JOB ITEM
From the entries below, please output exactly the lines starting at the one containing "X666705Y364910D02*" and ending at the one containing "X641305Y368267D01*", both included.

[[ ENTRIES SUPPLIED open ]]

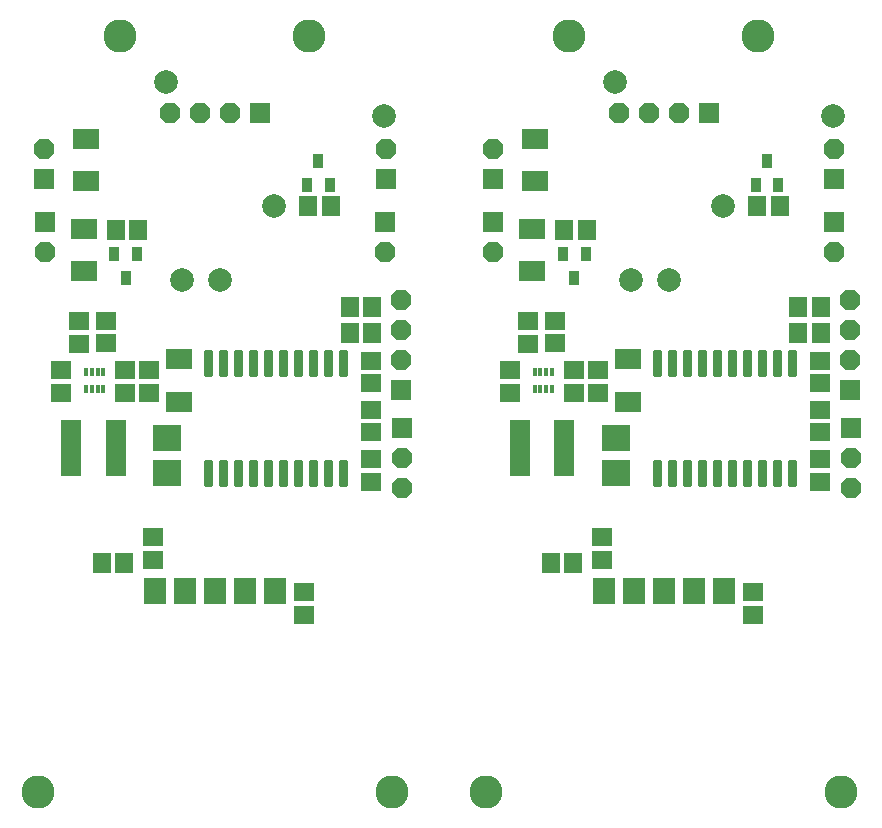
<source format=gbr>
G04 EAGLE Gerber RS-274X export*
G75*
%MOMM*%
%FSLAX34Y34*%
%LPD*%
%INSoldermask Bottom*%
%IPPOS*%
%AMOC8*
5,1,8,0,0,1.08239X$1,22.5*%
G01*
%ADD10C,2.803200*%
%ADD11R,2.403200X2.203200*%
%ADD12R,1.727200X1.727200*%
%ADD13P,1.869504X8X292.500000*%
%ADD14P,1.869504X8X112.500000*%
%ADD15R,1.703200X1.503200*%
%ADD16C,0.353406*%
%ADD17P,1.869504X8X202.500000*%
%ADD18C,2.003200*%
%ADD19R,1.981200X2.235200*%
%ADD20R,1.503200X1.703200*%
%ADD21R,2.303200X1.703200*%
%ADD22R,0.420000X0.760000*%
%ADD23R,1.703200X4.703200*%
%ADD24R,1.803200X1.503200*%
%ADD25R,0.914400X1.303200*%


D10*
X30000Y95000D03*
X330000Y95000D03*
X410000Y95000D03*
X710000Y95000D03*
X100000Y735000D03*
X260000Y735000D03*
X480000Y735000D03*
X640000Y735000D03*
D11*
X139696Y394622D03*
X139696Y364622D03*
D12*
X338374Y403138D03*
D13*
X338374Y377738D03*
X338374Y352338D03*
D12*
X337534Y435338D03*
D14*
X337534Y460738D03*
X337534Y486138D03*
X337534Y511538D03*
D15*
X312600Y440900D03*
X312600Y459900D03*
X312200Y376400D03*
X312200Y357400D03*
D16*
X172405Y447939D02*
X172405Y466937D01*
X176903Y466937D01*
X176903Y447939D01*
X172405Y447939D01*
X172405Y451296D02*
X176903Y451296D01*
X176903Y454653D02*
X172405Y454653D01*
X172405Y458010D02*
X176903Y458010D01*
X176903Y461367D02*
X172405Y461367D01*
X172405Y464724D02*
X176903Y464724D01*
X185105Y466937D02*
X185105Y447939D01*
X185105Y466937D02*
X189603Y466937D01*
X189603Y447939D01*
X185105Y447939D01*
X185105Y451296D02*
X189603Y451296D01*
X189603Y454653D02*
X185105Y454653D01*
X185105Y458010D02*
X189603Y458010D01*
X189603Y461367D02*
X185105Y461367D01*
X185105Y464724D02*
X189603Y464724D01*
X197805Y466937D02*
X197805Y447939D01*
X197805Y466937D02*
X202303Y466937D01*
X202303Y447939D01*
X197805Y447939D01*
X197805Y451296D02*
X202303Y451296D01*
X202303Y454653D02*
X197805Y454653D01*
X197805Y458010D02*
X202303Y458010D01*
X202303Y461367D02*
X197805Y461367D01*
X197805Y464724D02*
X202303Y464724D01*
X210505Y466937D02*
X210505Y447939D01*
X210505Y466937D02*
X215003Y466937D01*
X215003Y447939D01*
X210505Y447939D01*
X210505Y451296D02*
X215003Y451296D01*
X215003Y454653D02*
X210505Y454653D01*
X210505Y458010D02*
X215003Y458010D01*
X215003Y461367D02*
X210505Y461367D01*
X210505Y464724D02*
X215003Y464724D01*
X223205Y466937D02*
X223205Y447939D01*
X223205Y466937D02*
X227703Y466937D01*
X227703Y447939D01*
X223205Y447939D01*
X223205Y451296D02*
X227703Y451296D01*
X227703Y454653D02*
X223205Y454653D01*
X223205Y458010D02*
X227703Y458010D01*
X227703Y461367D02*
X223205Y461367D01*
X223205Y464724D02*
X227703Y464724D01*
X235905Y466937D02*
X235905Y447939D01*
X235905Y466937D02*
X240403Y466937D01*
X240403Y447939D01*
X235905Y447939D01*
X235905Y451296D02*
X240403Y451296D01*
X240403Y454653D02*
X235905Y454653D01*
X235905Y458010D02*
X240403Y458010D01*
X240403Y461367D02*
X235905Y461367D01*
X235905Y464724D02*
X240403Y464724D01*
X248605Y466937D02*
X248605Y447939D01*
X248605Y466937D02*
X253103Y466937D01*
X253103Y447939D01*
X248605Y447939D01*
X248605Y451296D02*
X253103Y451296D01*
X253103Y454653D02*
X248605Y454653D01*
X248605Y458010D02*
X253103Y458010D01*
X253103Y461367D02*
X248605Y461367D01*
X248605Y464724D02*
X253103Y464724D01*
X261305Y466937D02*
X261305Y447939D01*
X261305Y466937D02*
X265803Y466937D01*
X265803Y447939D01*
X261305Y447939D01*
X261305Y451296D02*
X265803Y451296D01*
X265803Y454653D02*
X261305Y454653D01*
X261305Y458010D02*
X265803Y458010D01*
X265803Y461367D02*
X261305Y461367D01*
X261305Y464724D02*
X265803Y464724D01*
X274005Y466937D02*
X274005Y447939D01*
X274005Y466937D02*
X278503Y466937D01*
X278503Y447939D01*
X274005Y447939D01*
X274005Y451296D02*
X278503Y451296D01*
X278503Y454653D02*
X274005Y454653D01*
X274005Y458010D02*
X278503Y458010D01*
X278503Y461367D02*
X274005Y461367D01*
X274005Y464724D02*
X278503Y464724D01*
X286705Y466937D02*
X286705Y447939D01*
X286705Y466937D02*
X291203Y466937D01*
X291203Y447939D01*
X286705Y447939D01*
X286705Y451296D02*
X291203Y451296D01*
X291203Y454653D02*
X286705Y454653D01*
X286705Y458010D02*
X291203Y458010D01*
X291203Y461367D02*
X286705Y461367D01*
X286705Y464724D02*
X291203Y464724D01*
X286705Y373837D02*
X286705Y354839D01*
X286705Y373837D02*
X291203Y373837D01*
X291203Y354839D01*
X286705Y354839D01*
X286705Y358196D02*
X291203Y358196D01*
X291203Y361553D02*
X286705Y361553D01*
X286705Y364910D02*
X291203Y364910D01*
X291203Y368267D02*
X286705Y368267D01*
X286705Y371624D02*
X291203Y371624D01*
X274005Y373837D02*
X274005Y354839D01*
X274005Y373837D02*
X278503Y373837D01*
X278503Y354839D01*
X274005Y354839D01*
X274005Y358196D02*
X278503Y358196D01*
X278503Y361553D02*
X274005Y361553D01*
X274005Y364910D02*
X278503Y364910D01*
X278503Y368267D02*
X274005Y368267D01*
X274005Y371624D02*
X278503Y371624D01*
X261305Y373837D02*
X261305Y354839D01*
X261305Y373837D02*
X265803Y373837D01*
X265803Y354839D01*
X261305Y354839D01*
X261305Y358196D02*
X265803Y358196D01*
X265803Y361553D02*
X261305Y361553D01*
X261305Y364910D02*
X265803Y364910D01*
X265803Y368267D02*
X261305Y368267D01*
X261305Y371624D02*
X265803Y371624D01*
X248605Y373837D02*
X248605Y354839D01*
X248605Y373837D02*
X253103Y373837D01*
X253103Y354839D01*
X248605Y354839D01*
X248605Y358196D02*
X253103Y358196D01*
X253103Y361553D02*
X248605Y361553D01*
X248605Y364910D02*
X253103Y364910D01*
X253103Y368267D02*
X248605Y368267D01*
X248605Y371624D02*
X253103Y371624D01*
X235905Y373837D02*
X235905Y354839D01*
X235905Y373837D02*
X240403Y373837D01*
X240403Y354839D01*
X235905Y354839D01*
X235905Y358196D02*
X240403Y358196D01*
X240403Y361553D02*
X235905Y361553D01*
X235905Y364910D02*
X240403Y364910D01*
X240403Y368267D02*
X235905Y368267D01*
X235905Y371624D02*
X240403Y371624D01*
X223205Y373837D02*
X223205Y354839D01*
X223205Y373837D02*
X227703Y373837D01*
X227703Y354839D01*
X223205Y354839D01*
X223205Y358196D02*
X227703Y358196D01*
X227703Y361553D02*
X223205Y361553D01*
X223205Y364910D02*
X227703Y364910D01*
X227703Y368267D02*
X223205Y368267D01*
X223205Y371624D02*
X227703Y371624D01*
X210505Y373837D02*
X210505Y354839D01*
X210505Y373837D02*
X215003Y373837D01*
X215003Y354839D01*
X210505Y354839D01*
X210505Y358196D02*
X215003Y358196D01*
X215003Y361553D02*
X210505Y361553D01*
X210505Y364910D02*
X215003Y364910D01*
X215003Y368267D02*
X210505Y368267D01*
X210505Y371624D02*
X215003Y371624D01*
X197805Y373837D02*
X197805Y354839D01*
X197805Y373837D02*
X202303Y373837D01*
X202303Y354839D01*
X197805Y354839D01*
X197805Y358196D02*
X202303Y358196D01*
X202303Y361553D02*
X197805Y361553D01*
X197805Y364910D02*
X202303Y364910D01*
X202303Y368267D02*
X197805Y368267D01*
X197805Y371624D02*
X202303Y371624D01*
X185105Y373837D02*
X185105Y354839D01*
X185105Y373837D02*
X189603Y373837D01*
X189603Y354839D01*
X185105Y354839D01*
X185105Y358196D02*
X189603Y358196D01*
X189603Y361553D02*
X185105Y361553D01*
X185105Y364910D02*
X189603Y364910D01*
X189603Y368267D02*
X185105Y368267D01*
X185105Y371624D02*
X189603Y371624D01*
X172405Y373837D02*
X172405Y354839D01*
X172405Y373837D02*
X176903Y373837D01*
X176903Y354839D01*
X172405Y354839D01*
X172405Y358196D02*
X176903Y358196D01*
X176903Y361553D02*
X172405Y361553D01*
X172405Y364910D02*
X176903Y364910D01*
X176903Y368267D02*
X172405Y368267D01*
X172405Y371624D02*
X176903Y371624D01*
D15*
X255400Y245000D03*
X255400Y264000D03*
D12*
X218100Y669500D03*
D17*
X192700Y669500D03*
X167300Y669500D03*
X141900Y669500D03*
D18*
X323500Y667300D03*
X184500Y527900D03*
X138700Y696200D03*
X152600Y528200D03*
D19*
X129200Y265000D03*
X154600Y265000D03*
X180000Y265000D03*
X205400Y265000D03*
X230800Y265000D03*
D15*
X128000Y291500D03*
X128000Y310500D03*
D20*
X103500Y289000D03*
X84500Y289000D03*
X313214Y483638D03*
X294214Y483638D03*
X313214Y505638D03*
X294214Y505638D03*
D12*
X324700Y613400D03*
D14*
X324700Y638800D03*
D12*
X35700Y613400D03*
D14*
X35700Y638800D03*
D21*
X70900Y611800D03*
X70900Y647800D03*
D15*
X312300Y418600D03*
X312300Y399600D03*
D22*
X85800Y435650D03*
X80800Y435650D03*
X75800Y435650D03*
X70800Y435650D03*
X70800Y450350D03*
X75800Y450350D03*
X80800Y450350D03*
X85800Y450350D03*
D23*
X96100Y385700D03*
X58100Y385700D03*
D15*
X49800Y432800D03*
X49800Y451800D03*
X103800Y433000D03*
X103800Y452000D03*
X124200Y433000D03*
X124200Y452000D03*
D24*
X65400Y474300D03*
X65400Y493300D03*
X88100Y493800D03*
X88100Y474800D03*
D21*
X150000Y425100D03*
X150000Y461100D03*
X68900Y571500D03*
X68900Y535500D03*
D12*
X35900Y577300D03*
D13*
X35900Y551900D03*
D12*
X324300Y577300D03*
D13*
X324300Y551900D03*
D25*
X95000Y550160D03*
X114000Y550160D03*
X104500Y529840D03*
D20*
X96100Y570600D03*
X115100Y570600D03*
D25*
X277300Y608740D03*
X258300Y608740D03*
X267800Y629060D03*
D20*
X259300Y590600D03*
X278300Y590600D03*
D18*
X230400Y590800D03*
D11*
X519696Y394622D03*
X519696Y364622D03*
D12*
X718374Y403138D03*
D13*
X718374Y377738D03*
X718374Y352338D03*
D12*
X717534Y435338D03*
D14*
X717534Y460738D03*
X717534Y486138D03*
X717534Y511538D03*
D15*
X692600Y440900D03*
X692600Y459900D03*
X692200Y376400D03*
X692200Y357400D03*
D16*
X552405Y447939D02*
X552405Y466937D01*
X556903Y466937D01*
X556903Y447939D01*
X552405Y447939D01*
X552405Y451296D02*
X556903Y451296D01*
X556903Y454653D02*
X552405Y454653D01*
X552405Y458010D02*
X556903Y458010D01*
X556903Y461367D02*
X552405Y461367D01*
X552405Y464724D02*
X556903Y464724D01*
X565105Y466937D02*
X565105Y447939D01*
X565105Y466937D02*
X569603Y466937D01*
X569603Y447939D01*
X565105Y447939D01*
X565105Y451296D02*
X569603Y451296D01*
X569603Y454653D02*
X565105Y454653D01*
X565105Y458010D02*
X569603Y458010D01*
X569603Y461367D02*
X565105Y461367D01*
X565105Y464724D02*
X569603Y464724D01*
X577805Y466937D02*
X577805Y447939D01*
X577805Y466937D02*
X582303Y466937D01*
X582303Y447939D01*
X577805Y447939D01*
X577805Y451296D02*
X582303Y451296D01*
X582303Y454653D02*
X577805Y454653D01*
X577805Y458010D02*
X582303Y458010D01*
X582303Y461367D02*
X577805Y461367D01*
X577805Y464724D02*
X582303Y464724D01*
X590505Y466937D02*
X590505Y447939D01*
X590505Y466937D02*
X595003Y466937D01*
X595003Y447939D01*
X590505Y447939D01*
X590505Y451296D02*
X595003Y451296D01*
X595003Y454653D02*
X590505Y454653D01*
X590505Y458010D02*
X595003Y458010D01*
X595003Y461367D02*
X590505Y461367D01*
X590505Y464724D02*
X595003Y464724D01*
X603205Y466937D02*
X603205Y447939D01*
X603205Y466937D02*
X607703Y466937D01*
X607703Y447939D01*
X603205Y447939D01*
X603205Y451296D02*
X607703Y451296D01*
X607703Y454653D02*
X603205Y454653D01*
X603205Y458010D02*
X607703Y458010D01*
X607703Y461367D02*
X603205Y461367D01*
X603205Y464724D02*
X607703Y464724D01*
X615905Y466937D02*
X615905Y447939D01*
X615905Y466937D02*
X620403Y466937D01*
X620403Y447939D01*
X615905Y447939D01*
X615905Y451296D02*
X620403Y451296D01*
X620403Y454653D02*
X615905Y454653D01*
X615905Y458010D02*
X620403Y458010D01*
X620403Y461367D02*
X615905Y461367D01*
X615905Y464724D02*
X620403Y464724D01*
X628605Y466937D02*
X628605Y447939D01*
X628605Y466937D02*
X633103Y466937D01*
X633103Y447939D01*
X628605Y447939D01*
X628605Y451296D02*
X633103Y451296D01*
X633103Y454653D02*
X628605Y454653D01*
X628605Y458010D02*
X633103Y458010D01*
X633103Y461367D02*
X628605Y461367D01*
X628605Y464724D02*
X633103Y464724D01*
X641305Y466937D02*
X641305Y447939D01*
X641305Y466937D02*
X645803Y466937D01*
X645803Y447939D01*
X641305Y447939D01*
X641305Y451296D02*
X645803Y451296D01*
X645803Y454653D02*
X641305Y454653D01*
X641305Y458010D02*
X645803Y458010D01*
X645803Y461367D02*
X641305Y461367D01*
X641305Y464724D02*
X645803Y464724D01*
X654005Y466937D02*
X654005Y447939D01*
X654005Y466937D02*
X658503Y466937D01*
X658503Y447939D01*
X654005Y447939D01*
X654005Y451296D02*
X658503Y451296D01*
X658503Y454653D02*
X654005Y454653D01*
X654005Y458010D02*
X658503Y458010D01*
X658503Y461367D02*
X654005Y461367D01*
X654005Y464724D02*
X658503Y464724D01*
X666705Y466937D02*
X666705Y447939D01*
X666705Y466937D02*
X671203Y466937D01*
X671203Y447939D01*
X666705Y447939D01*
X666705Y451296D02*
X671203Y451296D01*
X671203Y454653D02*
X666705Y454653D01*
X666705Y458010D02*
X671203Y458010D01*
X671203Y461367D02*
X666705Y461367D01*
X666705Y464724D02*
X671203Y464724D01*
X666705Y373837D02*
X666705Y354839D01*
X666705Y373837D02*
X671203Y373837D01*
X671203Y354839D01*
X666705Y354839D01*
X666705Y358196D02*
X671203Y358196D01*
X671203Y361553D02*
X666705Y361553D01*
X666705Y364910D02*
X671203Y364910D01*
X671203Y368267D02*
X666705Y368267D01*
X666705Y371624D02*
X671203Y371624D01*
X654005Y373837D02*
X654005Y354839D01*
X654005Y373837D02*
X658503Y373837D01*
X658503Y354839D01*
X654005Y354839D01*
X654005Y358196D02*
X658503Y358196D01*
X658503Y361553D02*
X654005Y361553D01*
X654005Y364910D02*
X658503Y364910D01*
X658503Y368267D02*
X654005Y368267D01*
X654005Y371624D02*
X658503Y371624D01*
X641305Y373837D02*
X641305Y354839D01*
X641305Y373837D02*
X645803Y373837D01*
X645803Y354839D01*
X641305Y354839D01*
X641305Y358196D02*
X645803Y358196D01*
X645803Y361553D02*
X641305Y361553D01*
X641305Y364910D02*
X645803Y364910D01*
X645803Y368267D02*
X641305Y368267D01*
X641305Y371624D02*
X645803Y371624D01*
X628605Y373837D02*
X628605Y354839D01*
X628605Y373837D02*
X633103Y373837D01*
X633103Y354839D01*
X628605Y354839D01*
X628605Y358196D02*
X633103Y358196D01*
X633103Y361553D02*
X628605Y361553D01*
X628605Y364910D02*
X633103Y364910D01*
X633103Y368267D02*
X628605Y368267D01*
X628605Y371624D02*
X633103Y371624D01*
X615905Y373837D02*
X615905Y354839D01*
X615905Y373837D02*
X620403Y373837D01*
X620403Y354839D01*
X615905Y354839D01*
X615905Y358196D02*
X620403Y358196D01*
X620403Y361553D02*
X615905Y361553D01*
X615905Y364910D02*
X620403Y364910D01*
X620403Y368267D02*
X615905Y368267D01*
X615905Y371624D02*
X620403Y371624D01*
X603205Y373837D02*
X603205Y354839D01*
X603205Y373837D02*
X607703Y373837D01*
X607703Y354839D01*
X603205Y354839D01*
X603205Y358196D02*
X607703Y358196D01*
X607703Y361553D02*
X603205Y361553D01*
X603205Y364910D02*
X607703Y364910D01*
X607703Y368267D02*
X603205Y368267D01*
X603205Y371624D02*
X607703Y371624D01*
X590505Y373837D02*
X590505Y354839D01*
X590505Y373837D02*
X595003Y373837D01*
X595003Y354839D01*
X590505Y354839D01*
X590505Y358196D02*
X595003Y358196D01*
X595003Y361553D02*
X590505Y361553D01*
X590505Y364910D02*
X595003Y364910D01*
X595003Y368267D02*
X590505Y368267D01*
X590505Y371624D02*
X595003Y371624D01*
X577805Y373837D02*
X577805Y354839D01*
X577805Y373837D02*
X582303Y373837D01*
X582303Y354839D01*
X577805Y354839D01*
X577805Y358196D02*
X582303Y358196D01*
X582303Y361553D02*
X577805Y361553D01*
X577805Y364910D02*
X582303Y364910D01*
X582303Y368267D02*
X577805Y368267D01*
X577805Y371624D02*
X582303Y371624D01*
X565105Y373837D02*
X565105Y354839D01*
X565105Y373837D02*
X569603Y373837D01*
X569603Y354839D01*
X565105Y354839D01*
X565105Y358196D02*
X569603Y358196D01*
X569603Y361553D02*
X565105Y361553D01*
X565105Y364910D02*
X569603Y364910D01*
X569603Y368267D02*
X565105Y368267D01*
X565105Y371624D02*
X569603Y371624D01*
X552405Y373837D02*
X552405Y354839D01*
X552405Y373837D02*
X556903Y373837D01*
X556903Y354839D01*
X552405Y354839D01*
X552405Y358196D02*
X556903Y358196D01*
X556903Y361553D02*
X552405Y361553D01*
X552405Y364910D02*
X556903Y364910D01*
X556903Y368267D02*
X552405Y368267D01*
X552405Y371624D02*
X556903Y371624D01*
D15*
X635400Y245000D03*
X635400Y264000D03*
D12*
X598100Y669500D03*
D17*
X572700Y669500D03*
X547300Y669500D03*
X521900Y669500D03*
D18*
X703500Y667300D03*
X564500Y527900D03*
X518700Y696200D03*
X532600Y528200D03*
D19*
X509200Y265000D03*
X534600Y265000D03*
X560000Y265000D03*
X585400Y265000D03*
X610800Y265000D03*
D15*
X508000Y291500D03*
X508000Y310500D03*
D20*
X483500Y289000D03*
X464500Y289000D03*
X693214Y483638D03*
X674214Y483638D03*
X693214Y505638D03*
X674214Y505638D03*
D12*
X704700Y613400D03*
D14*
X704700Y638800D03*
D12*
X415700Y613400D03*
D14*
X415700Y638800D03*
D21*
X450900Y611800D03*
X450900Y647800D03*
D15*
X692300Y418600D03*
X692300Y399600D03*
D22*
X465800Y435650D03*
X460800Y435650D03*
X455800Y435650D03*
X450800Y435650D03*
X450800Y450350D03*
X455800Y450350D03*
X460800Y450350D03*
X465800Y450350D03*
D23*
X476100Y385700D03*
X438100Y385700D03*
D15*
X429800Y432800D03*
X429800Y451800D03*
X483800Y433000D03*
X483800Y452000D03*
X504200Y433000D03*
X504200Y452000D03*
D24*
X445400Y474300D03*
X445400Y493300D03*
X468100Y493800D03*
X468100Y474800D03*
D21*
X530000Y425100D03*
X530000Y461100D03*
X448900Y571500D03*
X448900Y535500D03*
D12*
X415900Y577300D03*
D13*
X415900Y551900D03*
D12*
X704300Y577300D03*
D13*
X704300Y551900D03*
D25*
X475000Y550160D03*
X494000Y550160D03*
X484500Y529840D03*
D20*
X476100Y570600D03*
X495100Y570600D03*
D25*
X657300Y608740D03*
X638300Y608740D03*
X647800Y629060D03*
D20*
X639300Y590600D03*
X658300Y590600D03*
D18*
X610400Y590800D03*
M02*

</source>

[[ ENTRIES SUPPLIED closed ]]
[[ ENTRIES SUPPLIED open ]]

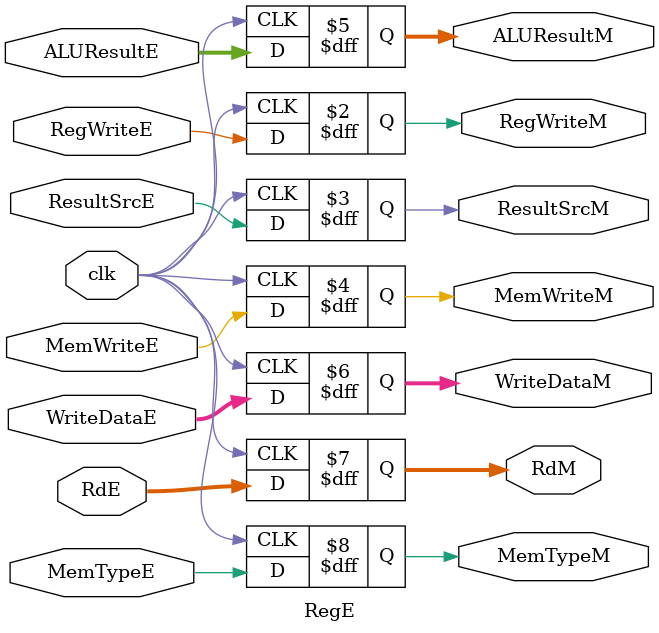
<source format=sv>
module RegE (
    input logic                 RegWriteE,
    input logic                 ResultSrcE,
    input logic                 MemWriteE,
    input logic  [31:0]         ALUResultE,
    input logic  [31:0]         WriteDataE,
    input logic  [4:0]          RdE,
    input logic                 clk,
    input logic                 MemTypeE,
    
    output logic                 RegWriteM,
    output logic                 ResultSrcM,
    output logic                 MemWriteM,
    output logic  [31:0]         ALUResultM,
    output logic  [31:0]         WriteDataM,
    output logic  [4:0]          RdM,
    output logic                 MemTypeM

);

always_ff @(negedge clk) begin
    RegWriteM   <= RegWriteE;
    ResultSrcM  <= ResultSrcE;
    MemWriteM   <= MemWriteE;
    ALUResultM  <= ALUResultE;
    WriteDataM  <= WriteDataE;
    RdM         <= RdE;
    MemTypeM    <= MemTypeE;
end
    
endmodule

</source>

[[ ENTRIES SUPPLIED closed ]]

TASK OUTPUT
X666705Y364910D02*
X671203Y364910D01*
X671203Y368267D02*
X666705Y368267D01*
X666705Y371624D02*
X671203Y371624D01*
X654005Y373837D02*
X654005Y354839D01*
X654005Y373837D02*
X658503Y373837D01*
X658503Y354839D01*
X654005Y354839D01*
X654005Y358196D02*
X658503Y358196D01*
X658503Y361553D02*
X654005Y361553D01*
X654005Y364910D02*
X658503Y364910D01*
X658503Y368267D02*
X654005Y368267D01*
X654005Y371624D02*
X658503Y371624D01*
X641305Y373837D02*
X641305Y354839D01*
X641305Y373837D02*
X645803Y373837D01*
X645803Y354839D01*
X641305Y354839D01*
X641305Y358196D02*
X645803Y358196D01*
X645803Y361553D02*
X641305Y361553D01*
X641305Y364910D02*
X645803Y364910D01*
X645803Y368267D02*
X641305Y368267D01*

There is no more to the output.